Government Programs: Claims Rejecting as Duplicate Submissions
Posted July 25, 2017
This notice applies to claims submitted by government programs providers for the following Blue Cross and Blue Shield of Illinois (BCBSIL) members:
- Blue Cross Medicare Advantage (PPO)SM (MA PPO)
- Blue Cross Medicare Advantage (HMO)SM (MA HMO)
- Blue Cross Community MMAI (Medicare-Medicaid Plan)SM
- Blue Cross Community Integrated Care Plan (ICP)SM
- Blue Cross Community Family Health PlanSM (FHP)
- Blue Cross Community Managed Long Term Supports and ServicesSM (MLTSS)
Providers submitting electronic claims for any of the above-referenced government programs members may experience duplicate claim rejections if claims are resubmitted within 90 days of a previously processed claim that includes the exact data for the same patient and date(s) of service. However, duplicate claim rejections should not occur if the following elements are different on the resubmitted claim:
- Patient Control Number (Loop 2300 – CLM01 Data Element)

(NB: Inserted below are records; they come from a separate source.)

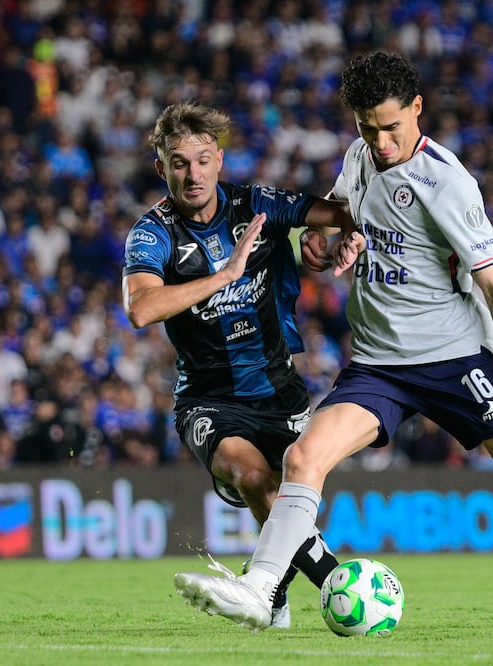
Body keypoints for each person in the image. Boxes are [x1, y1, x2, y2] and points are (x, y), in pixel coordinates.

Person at [173, 51, 493, 632]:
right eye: (366, 128)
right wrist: (325, 245)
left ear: (417, 109)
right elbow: (339, 226)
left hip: (455, 360)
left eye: (391, 128)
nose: (380, 142)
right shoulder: (359, 158)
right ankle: (261, 590)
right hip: (379, 366)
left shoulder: (448, 185)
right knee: (303, 457)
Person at [122, 102, 356, 629]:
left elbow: (344, 211)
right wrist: (224, 274)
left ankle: (270, 598)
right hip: (209, 401)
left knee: (286, 498)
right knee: (252, 475)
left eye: (203, 160)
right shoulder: (152, 233)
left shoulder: (257, 206)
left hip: (282, 393)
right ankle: (342, 586)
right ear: (161, 168)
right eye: (178, 162)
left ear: (219, 160)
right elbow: (141, 308)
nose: (193, 174)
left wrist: (336, 238)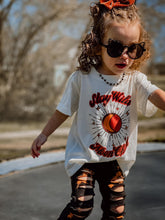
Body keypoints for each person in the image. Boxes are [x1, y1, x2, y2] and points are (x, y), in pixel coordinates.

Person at [31, 0, 165, 219]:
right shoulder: (82, 79)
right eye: (115, 47)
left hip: (114, 158)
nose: (125, 56)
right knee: (82, 205)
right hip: (84, 156)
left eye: (133, 49)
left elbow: (155, 94)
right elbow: (63, 110)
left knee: (117, 210)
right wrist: (44, 134)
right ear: (96, 45)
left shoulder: (135, 80)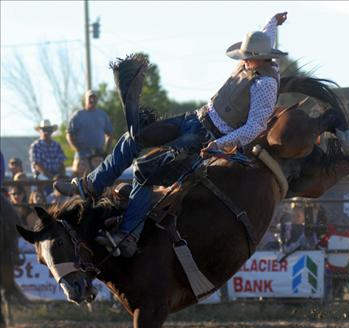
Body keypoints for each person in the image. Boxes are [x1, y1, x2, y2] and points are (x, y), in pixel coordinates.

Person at [56, 12, 289, 257]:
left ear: (260, 59)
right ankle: (91, 184)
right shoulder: (254, 64)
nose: (244, 61)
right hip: (194, 118)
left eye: (248, 57)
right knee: (135, 137)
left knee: (145, 170)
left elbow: (255, 127)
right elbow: (265, 35)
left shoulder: (266, 84)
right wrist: (274, 22)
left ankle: (128, 235)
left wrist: (219, 144)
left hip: (206, 138)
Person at [67, 90, 113, 176]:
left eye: (94, 97)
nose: (92, 99)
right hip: (82, 154)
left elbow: (110, 134)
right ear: (85, 99)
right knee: (78, 178)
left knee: (101, 178)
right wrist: (77, 149)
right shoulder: (78, 115)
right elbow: (69, 134)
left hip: (98, 153)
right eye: (90, 97)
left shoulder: (102, 115)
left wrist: (107, 152)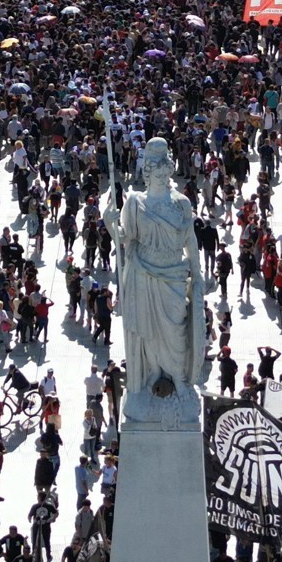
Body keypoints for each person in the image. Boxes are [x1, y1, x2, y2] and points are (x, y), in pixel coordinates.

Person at [104, 138, 205, 423]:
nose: (161, 177)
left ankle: (180, 381)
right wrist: (110, 223)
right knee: (147, 336)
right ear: (147, 172)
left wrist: (197, 275)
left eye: (164, 172)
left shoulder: (181, 203)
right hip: (144, 276)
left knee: (177, 333)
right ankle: (150, 380)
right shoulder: (135, 203)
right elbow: (126, 239)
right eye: (155, 172)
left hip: (173, 275)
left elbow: (190, 241)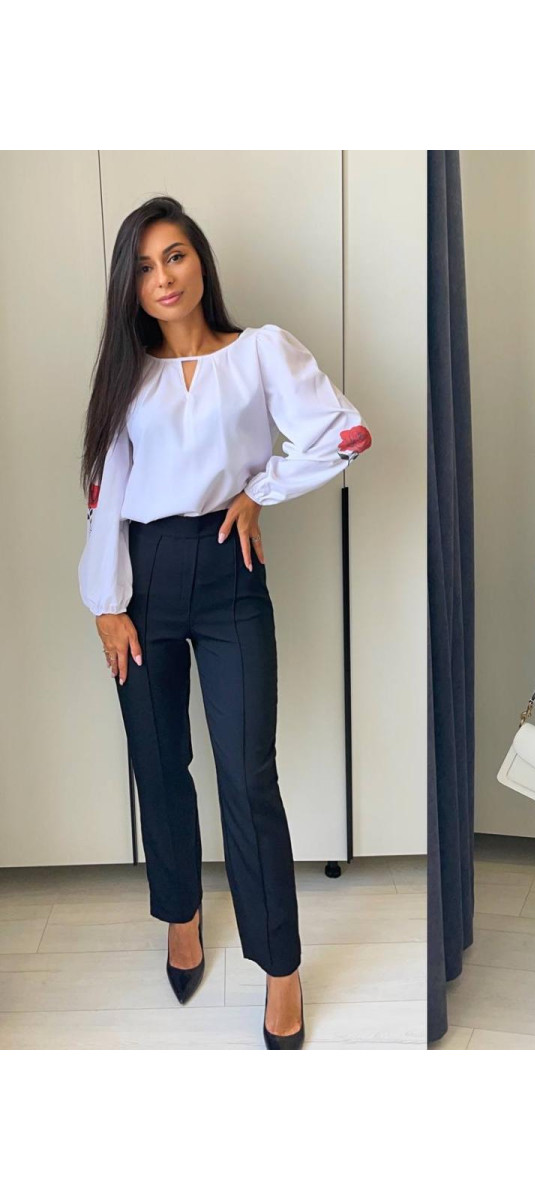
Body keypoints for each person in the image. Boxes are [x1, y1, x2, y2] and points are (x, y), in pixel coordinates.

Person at [78, 195, 372, 1050]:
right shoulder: (127, 375)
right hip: (144, 576)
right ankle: (181, 914)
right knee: (159, 761)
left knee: (247, 774)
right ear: (130, 287)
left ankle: (280, 966)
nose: (162, 278)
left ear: (200, 261)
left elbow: (346, 433)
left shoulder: (260, 352)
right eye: (143, 267)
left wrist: (260, 491)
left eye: (174, 255)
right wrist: (106, 604)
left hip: (229, 570)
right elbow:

- Clearinghouse Trace Number (Loop 2300 – REF02 where REF01=D9)
- Line Item Control Number (Loop 2400 – REF02 where REF01=6R)
On April 13, 2017, an issue was identified where duplicate claim rejections occurred inaccurately for some electronically resubmitted government programs claims. This issue was resolved as of June 14, 2017, allowing these claims to process appropriately based on the elements referenced above. If you experienced this issue, the impacted claims may now be resubmitted for processing.
We apologize for any inconvenience this issue may have caused. If you use a billing service or clearinghouse, please share the above information with your vendor. As a reminder, providers should avoid submitting the same claim multiple times to avoid duplicate rejections.